On 30 November the Oxford Martin Net Zero Carbon Initiative launched its 'Working Principles for Investment in Fossil Fuels' at a side event during the COP21 climate negotiation in Paris. The event was a key opportunity for climate scientists to engage with the financial sector and raise awareness of the need to work towards net zero carbon emissions, says James Martin Fellow Richard Millar.
“Over the last decade, our world has actually carbonised and not decarbonised, despite all the progress that has been made on technology”. Theses words, spoken by Professor Ottmar Edenhofer, Chief Economist at the Potsdam Centre for Climate Impacts Research, brought home to me, very clearly, the real scale of what world leaders are attempting to do in Paris.
The event at which these words were spoken, co-organised by the Oxford Martin Net Zero Carbon Investment Initiative and one of a number of side events being held around Paris supporting the COP21 programme, was being held in the grand surroundings of the French Assemblée nationale and brought together leaders of financial institutions with leading climate change academics, to discuss what role the financial sector and investors could or should have in driving the economic transition required to limit global warming to beneath 2°C. Whether it was the effect of the historic surroundings, or just a general sense of purpose sweeping across Paris as COP21 brings a more positive focus to the city after recent events, attendees from across the European financial world seemed to arrive at the event with a real desire to engage and learn more about this challenging topic.
As a physical climate scientist and climate economist working in the Oxford Martin Net Zero Carbon Investment Initiative, the opportunity to interact with professionals at the forefront of financial sector thinking on climate is always a hugely valuable opportunity. Other the last few months, the Initiative has been developing a set of Working Principles for Investment in Fossil Fuels that aim to fill a gap between current financial sector practices and the latest understanding of climate science within the academic community. Corinne Le Quéré, a leading carbon cycle scientist, speaking on a panel at the event, encapsulated how cutting edge climate science is challenging financial thinking: “the only difference between 2, 3 or 4 degrees of warming is the time in which emissions have to be reduced to zero, but for all levels of warming they have to be reduced to absolute zero”. Looking around the room, it was clear that this message was new for many attendees and hasn’t as of yet been widely understood in the financial sector. Whether this message has been understood in the ‘hermetically-sealed’ official negotiation centre a few miles north on the edge of Paris, is another question…

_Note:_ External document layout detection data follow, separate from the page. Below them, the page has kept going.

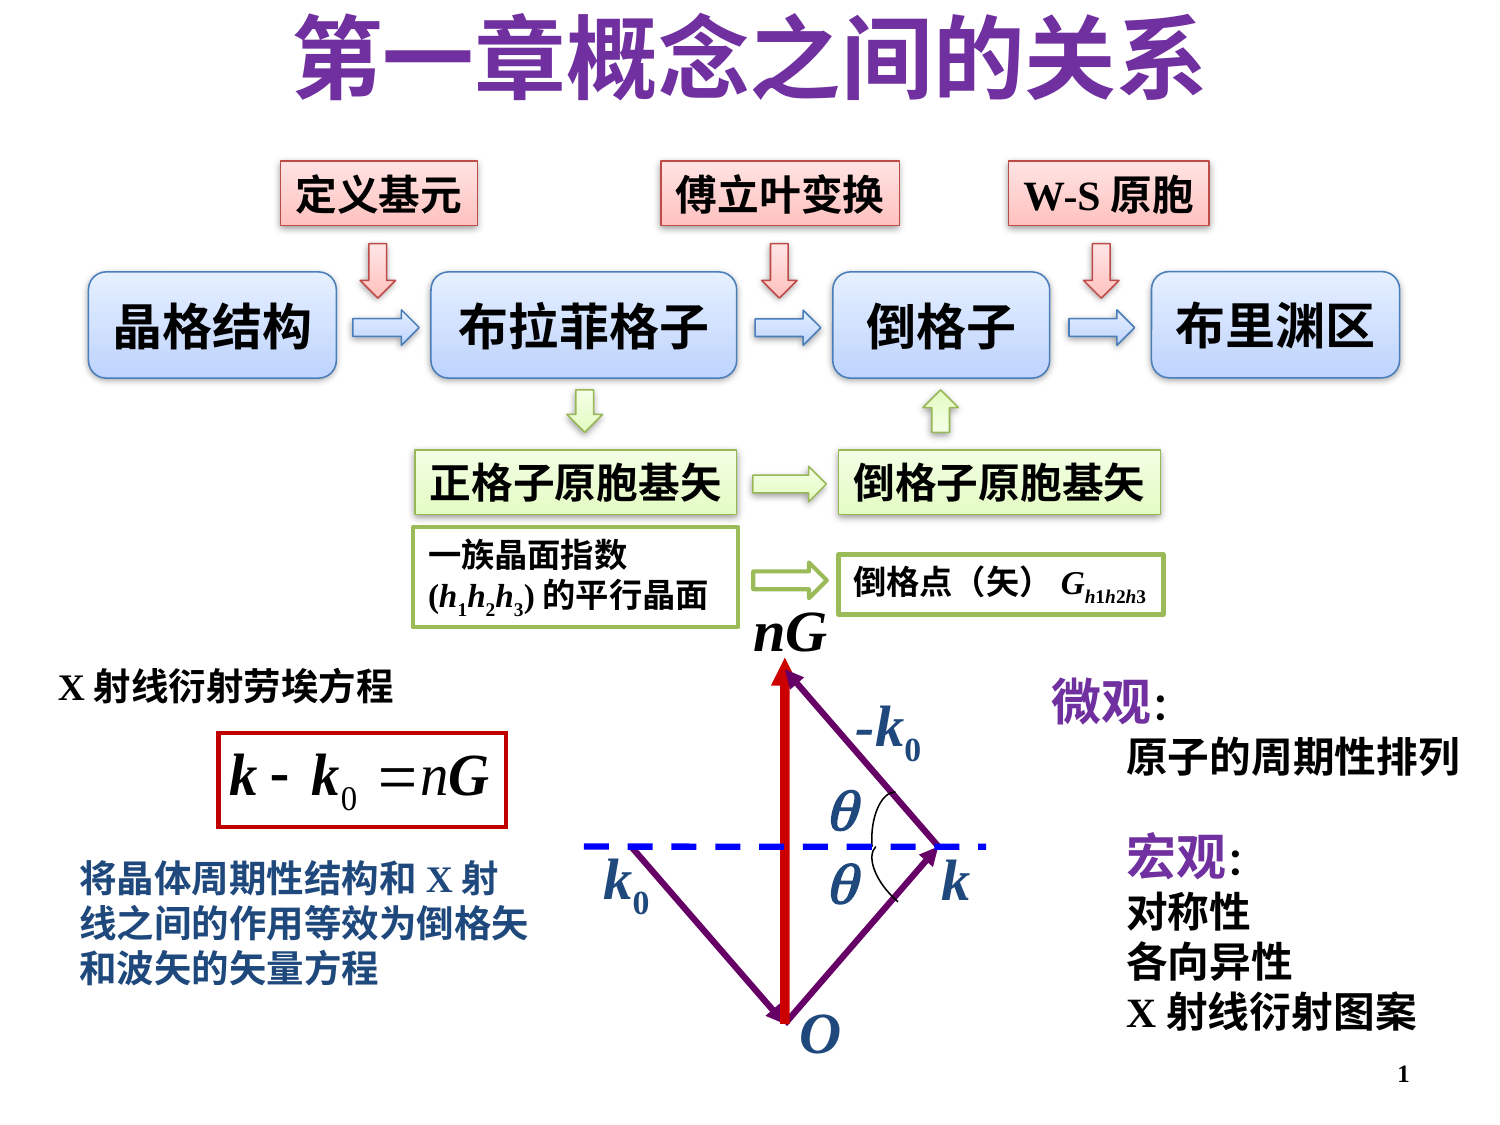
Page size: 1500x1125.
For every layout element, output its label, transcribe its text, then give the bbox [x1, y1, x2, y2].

text_box [352, 309, 420, 347]
text_box [751, 560, 829, 584]
text_box W-S原胞 [1008, 160, 1210, 226]
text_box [583, 585, 987, 1074]
text_box 定义基元 [280, 160, 478, 226]
text_box 一族晶面指数(h1h2h3)的平行晶面 [411, 525, 740, 629]
text_box [754, 309, 822, 347]
text_box 正格子原胞基矢 [414, 449, 737, 515]
text_box X射线衍射劳埃方程 [43, 655, 409, 716]
text_box [752, 465, 827, 503]
text_box 布拉菲格子 [430, 271, 738, 379]
text_box [1068, 309, 1136, 347]
text_box [922, 389, 960, 434]
text_box [566, 389, 604, 433]
text_box [760, 242, 798, 299]
text_box 倒格点（矢）Gh1h2h3 [836, 552, 1166, 617]
slide_number 1 [1074, 1042, 1425, 1103]
title 第一章概念之间的关系 [75, 0, 1425, 114]
text_box 将晶体周期性结构和X射线之间的作用等效为倒格矢和波矢的矢量方程 [64, 848, 550, 998]
text_box 布里渊区 [1150, 270, 1401, 379]
text_box 微观： 原子的周期性排列 宏观： 对称性 各向异性 X射线衍射图案 [1036, 663, 1476, 1044]
text_box 倒格子 [831, 271, 1051, 379]
text_box 倒格子原胞基矢 [838, 449, 1161, 515]
text_box 晶格结构 [87, 271, 338, 379]
text_box 傅立叶变换 [660, 160, 900, 226]
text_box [220, 735, 505, 826]
text_box [359, 242, 397, 299]
text_box [1082, 242, 1120, 299]
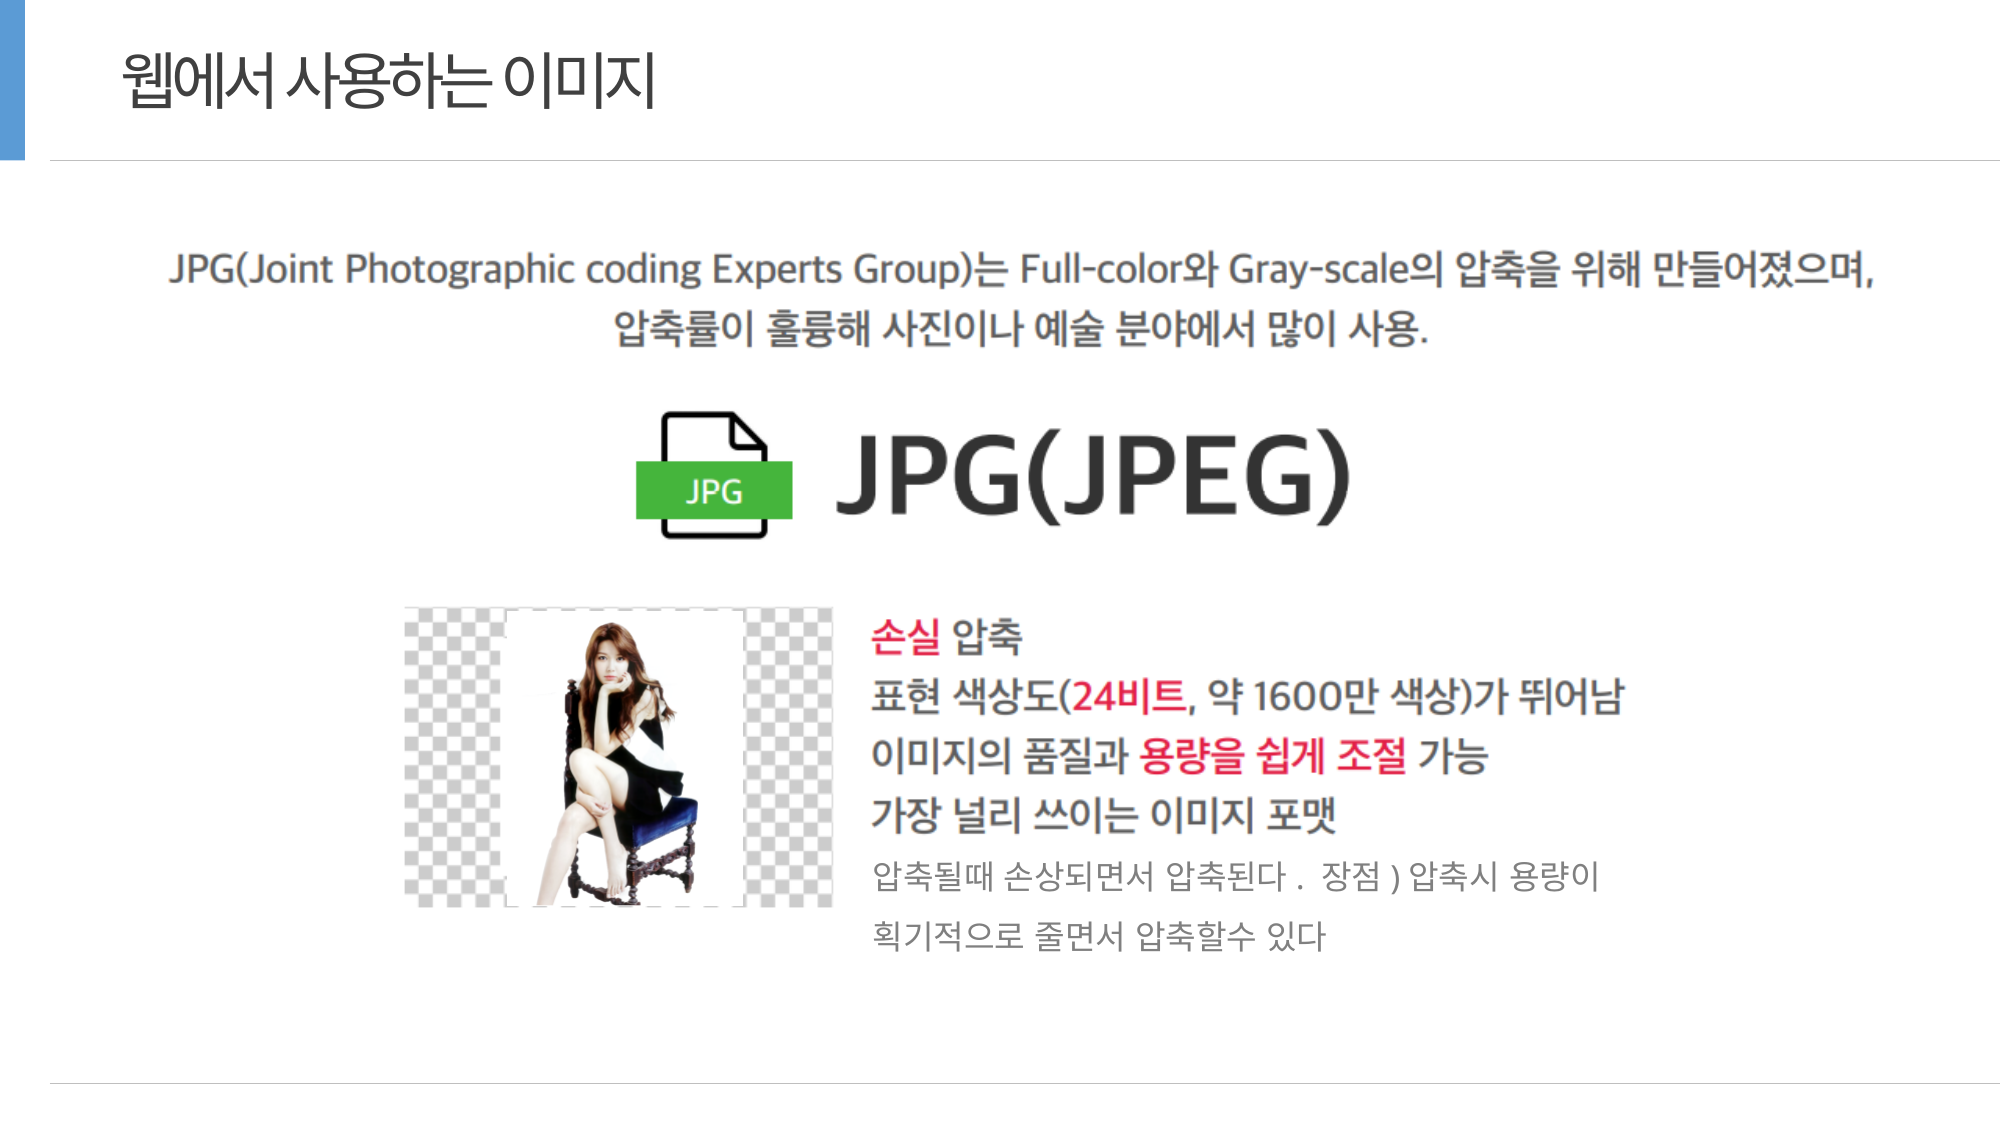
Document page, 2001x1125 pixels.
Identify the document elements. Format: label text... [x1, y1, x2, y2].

text_box 웹에서 사용하는 이미지 [105, 34, 677, 125]
text_box [0, 0, 26, 161]
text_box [86, 161, 1914, 964]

Combining this need to get to net-zero emissions with Professor Edenhofer’s observation that the global economy is getting more, not less, carbon intensive, it is hard to overstate the ultimate challenge facing governments, the financial sector and all of us in order to limit warming to 2°C. Depending on exact value of the carbon budget for 2°C of warming, the committed emissions already locked into existing energy infrastructure could be very close to its fair share of remaining cumulative emissions in order to limit warming to beneath 2°C. Thinking in terms of locked-in cumulative emissions shows that investment decisions in carbon intensive energy infrastructure today could run a real risk of either being stranded under serious climate policy or of taking the world over the 2°C threshold.
While the ultimate implications of the latest climate science may have been new to some members of the financial community, there was a clear desire to engage with what the science implies for their business activities. Colin le Duc, founding partner of Generation IM, a leading long-term investment partnership and speaking at the Paris event, recognised that the challenge of reaching net zero required “a fundamental retooling of our economy for the 21st century across all sectors”. Myriam Durand, of Moody’s France, spoke about how credit ratings agencies were actively looking for robust information on companies in order to assess climate-related risks over a range of timescales.

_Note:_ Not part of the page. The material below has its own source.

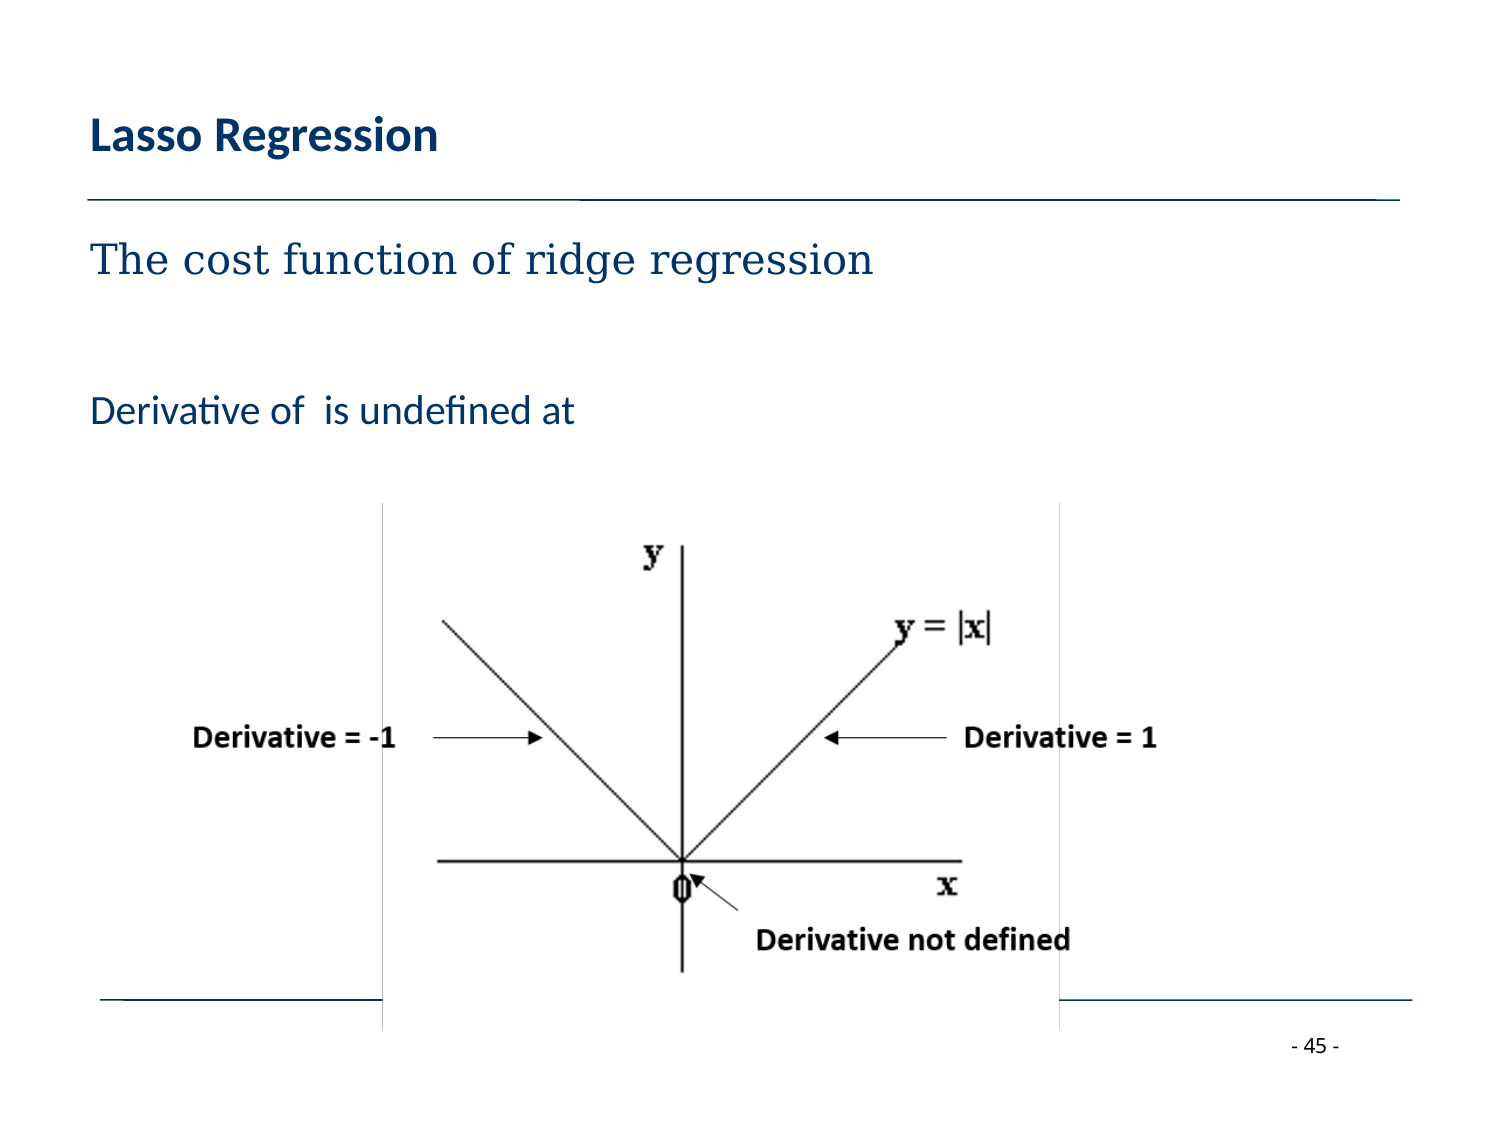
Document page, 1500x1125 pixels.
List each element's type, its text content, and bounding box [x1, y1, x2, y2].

title Lasso Regression [75, 37, 1425, 225]
picture [170, 503, 1362, 1030]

Providing the tools, directly connected to the climate science, is what the 'Working Principles' of the Oxford Martin Net Zero Carbon Investment Initiative is all about. Our principles focus on three main areas: firstly the need for companies to accept that the carbon content of their business activity must ultimately fall to zero in order to be consistent with a stable climate, secondly a need for companies to offer forward looking strategy-based disclosures on their plan to limit cumulative emissions and transition to net-zero, and finally a set of meaningful metrics and milestones by which to measure the company’s progress towards this goal.
Whilst it is clear that without substantial policy action from the COP21 negotiators the financial sector won’t produce the solution to climate change on its own, ethical investors and investment tools are achieving ever greater prominence. The global divestment movement, spearheaded by 350.org, has led the call for climate-conscious investors to align their investment activities with their desire for a stable climate. It is already clear from many discussions in Paris that this pressure is starting to result in a raised awareness of carbon related risk on institutional radars from across the mainstream financial spectrum.
Whilst, come success or failure, the COP21 negotiations will conclude at the end of this week, the conversation on how to implement the transition required to meet the COP21 pledges across the economy is just beginning. We hope that our Working Principles can add a valuable, and thus far missing, contribution from the long-term science of climate stabilisation to the carbon investment conversation.